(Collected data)
--- --- ---

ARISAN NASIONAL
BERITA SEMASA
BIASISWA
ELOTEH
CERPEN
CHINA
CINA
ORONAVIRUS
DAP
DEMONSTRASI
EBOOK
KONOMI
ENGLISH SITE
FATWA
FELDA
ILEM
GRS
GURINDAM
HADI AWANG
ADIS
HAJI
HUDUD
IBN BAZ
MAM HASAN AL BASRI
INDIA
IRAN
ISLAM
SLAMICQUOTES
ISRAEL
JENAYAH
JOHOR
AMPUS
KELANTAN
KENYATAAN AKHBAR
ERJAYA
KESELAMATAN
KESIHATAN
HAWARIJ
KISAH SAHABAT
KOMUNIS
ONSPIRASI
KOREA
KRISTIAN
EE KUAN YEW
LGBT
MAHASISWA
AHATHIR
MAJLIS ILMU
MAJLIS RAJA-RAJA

--- --- ---

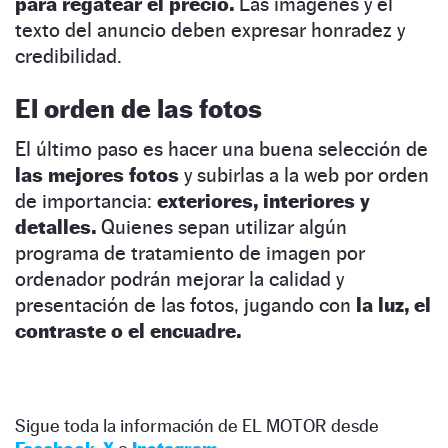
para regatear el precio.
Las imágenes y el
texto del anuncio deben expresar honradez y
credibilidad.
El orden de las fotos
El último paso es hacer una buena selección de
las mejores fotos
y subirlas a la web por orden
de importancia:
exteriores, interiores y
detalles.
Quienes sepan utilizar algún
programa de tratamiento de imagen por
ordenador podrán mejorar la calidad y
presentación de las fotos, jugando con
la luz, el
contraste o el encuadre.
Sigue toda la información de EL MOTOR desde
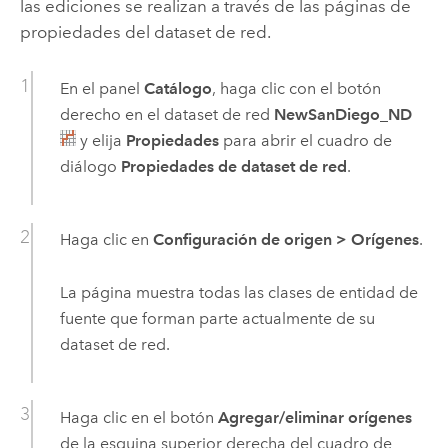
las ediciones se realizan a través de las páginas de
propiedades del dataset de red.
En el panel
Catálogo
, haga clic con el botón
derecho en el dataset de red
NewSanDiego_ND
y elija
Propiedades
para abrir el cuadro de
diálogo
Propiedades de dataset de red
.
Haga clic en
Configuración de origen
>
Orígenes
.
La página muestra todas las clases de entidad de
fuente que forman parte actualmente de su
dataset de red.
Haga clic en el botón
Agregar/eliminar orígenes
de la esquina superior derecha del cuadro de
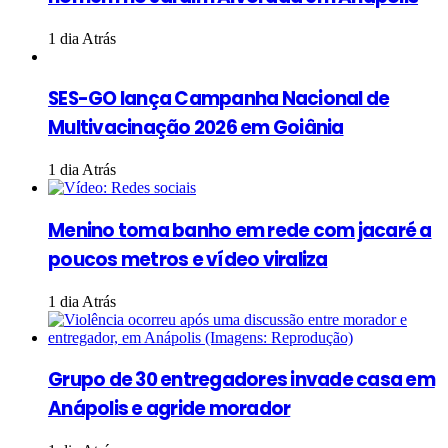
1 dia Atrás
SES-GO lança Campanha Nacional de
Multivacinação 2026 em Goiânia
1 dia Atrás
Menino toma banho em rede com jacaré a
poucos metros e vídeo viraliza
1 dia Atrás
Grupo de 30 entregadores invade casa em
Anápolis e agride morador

--- --- ---

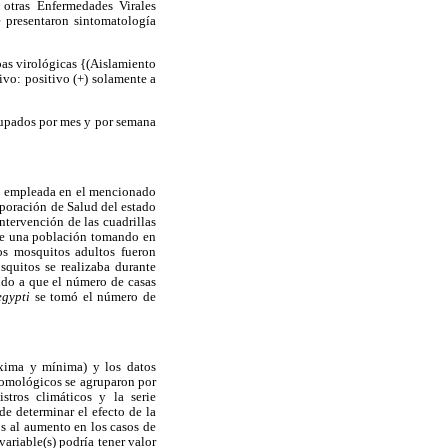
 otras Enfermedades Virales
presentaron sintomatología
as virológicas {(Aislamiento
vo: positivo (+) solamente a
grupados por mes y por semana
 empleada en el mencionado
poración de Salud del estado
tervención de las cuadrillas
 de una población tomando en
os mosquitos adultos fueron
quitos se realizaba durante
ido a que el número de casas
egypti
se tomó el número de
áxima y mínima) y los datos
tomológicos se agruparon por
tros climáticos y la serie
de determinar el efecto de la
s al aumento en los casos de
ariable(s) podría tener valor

--- --- ---

ABOUT THIS TASK: Using the entries above, give again exactly the lines from the line holding "KENYATAAN AKHBAR" through the line holding "MAJLIS RAJA-RAJA". Include both end lines and nothing else.

SOLVED EXERCISE:
KENYATAAN AKHBAR
ERJAYA
KESELAMATAN
KESIHATAN
HAWARIJ
KISAH SAHABAT
KOMUNIS
ONSPIRASI
KOREA
KRISTIAN
EE KUAN YEW
LGBT
MAHASISWA
AHATHIR
MAJLIS ILMU
MAJLIS RAJA-RAJA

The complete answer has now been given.